Rewrite the records below, replacing every occurrence of "dist" with "distance" and leaving everything else unchanged.

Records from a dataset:
++++
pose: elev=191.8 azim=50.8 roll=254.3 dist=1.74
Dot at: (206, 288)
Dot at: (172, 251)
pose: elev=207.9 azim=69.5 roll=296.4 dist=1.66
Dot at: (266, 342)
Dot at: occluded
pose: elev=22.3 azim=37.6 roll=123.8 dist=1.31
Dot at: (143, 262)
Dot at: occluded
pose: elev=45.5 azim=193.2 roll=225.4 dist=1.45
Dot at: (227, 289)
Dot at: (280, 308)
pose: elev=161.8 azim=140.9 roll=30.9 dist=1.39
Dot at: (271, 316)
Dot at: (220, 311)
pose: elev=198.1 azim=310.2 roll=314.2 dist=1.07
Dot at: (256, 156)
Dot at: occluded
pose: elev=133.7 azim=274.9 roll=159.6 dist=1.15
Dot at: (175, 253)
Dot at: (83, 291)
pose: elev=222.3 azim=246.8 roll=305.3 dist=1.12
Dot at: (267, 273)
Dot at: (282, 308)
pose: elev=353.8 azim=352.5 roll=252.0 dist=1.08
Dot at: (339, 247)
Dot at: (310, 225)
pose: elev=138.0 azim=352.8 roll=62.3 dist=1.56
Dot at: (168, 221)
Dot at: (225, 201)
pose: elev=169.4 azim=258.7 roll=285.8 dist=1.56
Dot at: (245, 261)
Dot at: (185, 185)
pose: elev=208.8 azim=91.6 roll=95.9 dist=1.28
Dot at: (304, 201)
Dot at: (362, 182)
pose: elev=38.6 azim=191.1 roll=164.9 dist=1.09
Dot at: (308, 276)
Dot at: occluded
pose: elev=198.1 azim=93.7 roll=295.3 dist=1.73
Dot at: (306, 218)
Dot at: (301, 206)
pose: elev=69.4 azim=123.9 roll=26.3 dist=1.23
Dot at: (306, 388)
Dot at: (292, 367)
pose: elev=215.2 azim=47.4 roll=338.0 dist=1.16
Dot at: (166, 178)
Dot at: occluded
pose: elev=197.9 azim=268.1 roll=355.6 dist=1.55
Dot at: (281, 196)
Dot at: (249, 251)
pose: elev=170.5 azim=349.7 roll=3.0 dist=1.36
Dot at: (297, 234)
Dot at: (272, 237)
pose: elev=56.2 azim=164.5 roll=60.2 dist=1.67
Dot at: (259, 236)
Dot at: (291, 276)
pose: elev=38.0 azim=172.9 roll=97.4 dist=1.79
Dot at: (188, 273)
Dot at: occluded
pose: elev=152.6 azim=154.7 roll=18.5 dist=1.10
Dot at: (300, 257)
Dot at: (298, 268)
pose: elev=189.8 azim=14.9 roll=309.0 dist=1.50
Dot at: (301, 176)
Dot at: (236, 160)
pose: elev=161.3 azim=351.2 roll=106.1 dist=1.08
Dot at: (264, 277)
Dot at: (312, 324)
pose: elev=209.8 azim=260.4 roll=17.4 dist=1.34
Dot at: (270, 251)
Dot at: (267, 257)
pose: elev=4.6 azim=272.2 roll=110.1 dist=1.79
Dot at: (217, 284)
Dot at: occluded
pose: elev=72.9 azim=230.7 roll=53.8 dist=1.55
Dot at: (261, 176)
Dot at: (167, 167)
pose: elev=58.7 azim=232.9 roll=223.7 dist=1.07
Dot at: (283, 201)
++++
TASK RESPONSE:
pose: elev=191.8 azim=50.8 roll=254.3 distance=1.74
Dot at: (206, 288)
Dot at: (172, 251)
pose: elev=207.9 azim=69.5 roll=296.4 distance=1.66
Dot at: (266, 342)
Dot at: occluded
pose: elev=22.3 azim=37.6 roll=123.8 distance=1.31
Dot at: (143, 262)
Dot at: occluded
pose: elev=45.5 azim=193.2 roll=225.4 distance=1.45
Dot at: (227, 289)
Dot at: (280, 308)
pose: elev=161.8 azim=140.9 roll=30.9 distance=1.39
Dot at: (271, 316)
Dot at: (220, 311)
pose: elev=198.1 azim=310.2 roll=314.2 distance=1.07
Dot at: (256, 156)
Dot at: occluded
pose: elev=133.7 azim=274.9 roll=159.6 distance=1.15
Dot at: (175, 253)
Dot at: (83, 291)
pose: elev=222.3 azim=246.8 roll=305.3 distance=1.12
Dot at: (267, 273)
Dot at: (282, 308)
pose: elev=353.8 azim=352.5 roll=252.0 distance=1.08
Dot at: (339, 247)
Dot at: (310, 225)
pose: elev=138.0 azim=352.8 roll=62.3 distance=1.56
Dot at: (168, 221)
Dot at: (225, 201)
pose: elev=169.4 azim=258.7 roll=285.8 distance=1.56
Dot at: (245, 261)
Dot at: (185, 185)
pose: elev=208.8 azim=91.6 roll=95.9 distance=1.28
Dot at: (304, 201)
Dot at: (362, 182)
pose: elev=38.6 azim=191.1 roll=164.9 distance=1.09
Dot at: (308, 276)
Dot at: occluded
pose: elev=198.1 azim=93.7 roll=295.3 distance=1.73
Dot at: (306, 218)
Dot at: (301, 206)
pose: elev=69.4 azim=123.9 roll=26.3 distance=1.23
Dot at: (306, 388)
Dot at: (292, 367)
pose: elev=215.2 azim=47.4 roll=338.0 distance=1.16
Dot at: (166, 178)
Dot at: occluded
pose: elev=197.9 azim=268.1 roll=355.6 distance=1.55
Dot at: (281, 196)
Dot at: (249, 251)
pose: elev=170.5 azim=349.7 roll=3.0 distance=1.36
Dot at: (297, 234)
Dot at: (272, 237)
pose: elev=56.2 azim=164.5 roll=60.2 distance=1.67
Dot at: (259, 236)
Dot at: (291, 276)
pose: elev=38.0 azim=172.9 roll=97.4 distance=1.79
Dot at: (188, 273)
Dot at: occluded
pose: elev=152.6 azim=154.7 roll=18.5 distance=1.10
Dot at: (300, 257)
Dot at: (298, 268)
pose: elev=189.8 azim=14.9 roll=309.0 distance=1.50
Dot at: (301, 176)
Dot at: (236, 160)
pose: elev=161.3 azim=351.2 roll=106.1 distance=1.08
Dot at: (264, 277)
Dot at: (312, 324)
pose: elev=209.8 azim=260.4 roll=17.4 distance=1.34
Dot at: (270, 251)
Dot at: (267, 257)
pose: elev=4.6 azim=272.2 roll=110.1 distance=1.79
Dot at: (217, 284)
Dot at: occluded
pose: elev=72.9 azim=230.7 roll=53.8 distance=1.55
Dot at: (261, 176)
Dot at: (167, 167)
pose: elev=58.7 azim=232.9 roll=223.7 distance=1.07
Dot at: (283, 201)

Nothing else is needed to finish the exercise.